Un’ iniziativa privata quella di Daniele Cenci e della sua famiglia che anche in quest’estate rivitalizza la nostra montagna con l’ offerta delle serate delle cene al fresco e in un ambiente naturale sicuro per clienti desiderosi di combattere il caldo con la classica e storica cucina montagnina cortonese di nonno Mario Lunghi e nonna Vera Carpissassi, che, negli ultimi decenni del Novecento, era stata portata avanti dal figlio Franco, dalla moglie Mirella e dalla nipote Elisa.
Insomma , la nostra montagna cortonese, oggi molto ridotta ad un deserto verde e quasi disabitata rispetto ai secoli 1500-1800 quando fu il fulcro demografico ed economico di Cortona, ha ritrovato, proprio da sabato sera 13 giugno, le straordinarie serate a cena sulla terrazza di Portole.
Una terrazza, che , sotto le piacevoli carezze del ponentino di Valdichiana, offre piatti tipici della cucina montagnina di una volta.

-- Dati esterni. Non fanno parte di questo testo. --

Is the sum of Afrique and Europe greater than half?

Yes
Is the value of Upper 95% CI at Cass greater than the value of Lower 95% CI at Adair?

Leccornie che non solo solleticano il palato dei buongustai, ma sono dei gourmet da top gastronomico cortonese. Cioè di quella cucina che oggi viene ricercata non solo dai turisti, ma anche dalla gente cortonese che per combattere il caldo e godersi un po’ di aria buona sale spesso nella nostra montagna, anche se non sempre con educazione e rispetto ambientale.
Daniele, Nada e nonno Franco ora attendono tutti, non solo a pranzo al fresco e all’ ombra dei loro tigli, ma soprattutto alla sera, a partire dalle ore diciassette fino al coprifuoco delle ventiquattro, per servire i classici menù della Bottega di Portole: prosciutto, salame e formaggi toscani,carne alla brace, sottoaceti e sottoolio, insalate e dolci cortonesi da gustarsi su di uno dei panorami più belli del Centro Italia , quello sulla Valdichiana a confine tra Umbria e Toscana.
Un panorama che richiama a tutti noi anche la storica battaglia del 217 a.c. tra Annibale Barca e il console romano Flaminio e che a coloro che ancora hanno il piacere della lettura può offrire l’occasione di un “cadeau a la page”: la prenotazione con dedica relativo alla grande Battaglia del Trasimeno pubblicato nei mesi scorsi da chi scrive ed intitolato “Le notti e i giorni di Annibale Barca tra Vallecalda e la Cerventosa ".
Per non correre il rischio di rimanere in piedi e di non essere serviti , è bene prenotare da Daniele al 3381878927 , anche WhatsApp, oppure al fisso 0575 691074 . Nonostante i tempi brutti della guerra, della violenza e delle speculazioni, che da due anni tormentano e feriscono il mondo, una serata a Portole o anche una giornata nella montagna cortonese ridanno senso alla vita e a quel “ festina lente” che oggi in troppi vogliono gettare nel cestino della storia umana.